Album Review: Peter Murphy, Ninth
Ex-Bauhaus vocalist and solo star Peter Murphy rolls back the years on his latest album, Ninth, and delivers arguably the hardest-rocking set of his career.
Murphy amps up the goth-glam hybrid that has fueled his best work here, as if he’s no longer concerned about any past musical baggage and is now free to just do “Peter Murphy” better than anyone else. This is apparent from the disc’s opening track, “Velocity Bird,” with its crunchy guitars and glam-rock insouciance, Murphy emoting the lines, “I’m a velocity bird / faster than all speeding cars,” with an Iggy Pop-ish swagger.
“Seesaw Sway” keeps the momentum going nicely with some strong vocals (Murphy is surely one of the last great singers in rock and roll, with his hero David Bowie now on the sidelines) and a retro-'80s feel, versatile guitarist Mark Gemini Thwaite, Murphy’s secret weapon throughout Ninth, providing some early U2-ish chiming riffs.
The moody goth-pop that Murphy worked to such great effect on previous solo high points like 1995's Deep is revisited nicely here on “I Spit Roses,” with its vocal gymnastics on the chorus, and “Never Fall Out,” a slow ballad given punch by the passion of Murphy’s singing.
It’s the rockers here, however, that really hit the mark. “The Prince and Old Lady Shade” is a glam-stomper that has been a highlight of recent Murphy shows, with its Bowie-esque lyrical conceits and chunky guitar riffing that Bowie’s late Spiders From Mars axeman Mick Ronson would surely have approved of.

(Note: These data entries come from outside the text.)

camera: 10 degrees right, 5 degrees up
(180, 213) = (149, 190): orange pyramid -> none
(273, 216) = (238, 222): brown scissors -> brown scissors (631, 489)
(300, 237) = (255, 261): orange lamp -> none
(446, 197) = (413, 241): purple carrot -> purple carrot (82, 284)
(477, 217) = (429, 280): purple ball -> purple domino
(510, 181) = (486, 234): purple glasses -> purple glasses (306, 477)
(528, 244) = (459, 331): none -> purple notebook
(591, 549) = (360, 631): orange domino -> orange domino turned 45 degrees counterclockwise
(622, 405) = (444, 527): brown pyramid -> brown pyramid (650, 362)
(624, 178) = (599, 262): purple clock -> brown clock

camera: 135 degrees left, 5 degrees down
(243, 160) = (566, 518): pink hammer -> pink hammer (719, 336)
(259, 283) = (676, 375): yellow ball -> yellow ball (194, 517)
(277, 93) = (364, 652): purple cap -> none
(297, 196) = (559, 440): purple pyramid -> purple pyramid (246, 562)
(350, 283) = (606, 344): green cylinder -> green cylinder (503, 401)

The doomy “Uneven and Brittle” is even harder and heavier, Murphy rocking out as he declaims, “It’s myself I deceive / I got all that I asked for.”
Those looking for a frisson of Bauhaus-styled dramatics on Ninth won’t be disappointed, as “Secret Silk Society” conjures up the requisite feel of gothic decadence and dread, with some hints of the band’s classic track “Bela Lugosi’s Dead” tucked into its smoldering sounds. Here, Murphy conjures a very Bauhaus-like lyrical scenario (“Under the doppled glade / arched embracers, trees and more”) that would have been at home on the band’s Burning From The Inside album. “Crème De La Crème,” a piano ballad, closes the album with another strong, dramatic vocal and some dystopian imagery: “Our concrete minds have turned to dust / angelic police have killed our lust,” Murphy mourns.

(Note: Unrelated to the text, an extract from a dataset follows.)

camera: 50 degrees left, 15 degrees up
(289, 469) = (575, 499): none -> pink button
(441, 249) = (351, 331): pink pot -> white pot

Overall, Peter Murphy is still delivering the goods when most of his contemporaries have fallen by the wayside. Ninth, aside from its prosaic title, showcases more wit, talent, skill and imagination than seen in any dozen boring college-rock bands you could name rolled into one.
Yes, in a world of self-effacing, self-conscious musical dullards, Peter Murphy is still a rock star — and that is a very good thing indeed.